== RECORDS FOR THIS EXERCISE
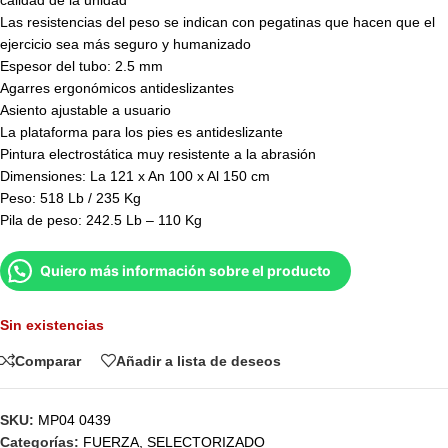
calidad de la unidad
Las resistencias del peso se indican con pegatinas que hacen que el
ejercicio sea más seguro y humanizado
Espesor del tubo: 2.5 mm
Agarres ergonómicos antideslizantes
Asiento ajustable a usuario
La plataforma para los pies es antideslizante
Pintura electrostática muy resistente a la abrasión
Dimensiones: La 121 x An 100 x Al 150 cm
Peso: 518 Lb / 235 Kg
Pila de peso: 242.5 Lb – 110 Kg
Quiero más información sobre el producto
Sin existencias
Comparar
Añadir a lista de deseos
SKU:
MP04 0439
Categorías:
FUERZA
,
SELECTORIZADO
====
◆ PROBLEM TO WORK ON: Turn the lines in all the items above into a JSON list of strings, one string per line, skipping blank lines. Leave the pictures out.

◆ TASK OUTPUT:
[
  "calidad de la unidad",
  "Las resistencias del peso se indican con pegatinas que hacen que el",
  "ejercicio sea más seguro y humanizado",
  "Espesor del tubo: 2.5 mm",
  "Agarres ergonómicos antideslizantes",
  "Asiento ajustable a usuario",
  "La plataforma para los pies es antideslizante",
  "Pintura electrostática muy resistente a la abrasión",
  "Dimensiones: La 121 x An 100 x Al 150 cm",
  "Peso: 518 Lb / 235 Kg",
  "Pila de peso: 242.5 Lb – 110 Kg",
  "Quiero más información sobre el producto",
  "Sin existencias",
  "Comparar",
  "Añadir a lista de deseos",
  "SKU:",
  "MP04 0439",
  "Categorías:",
  "FUERZA",
  ",",
  "SELECTORIZADO"
]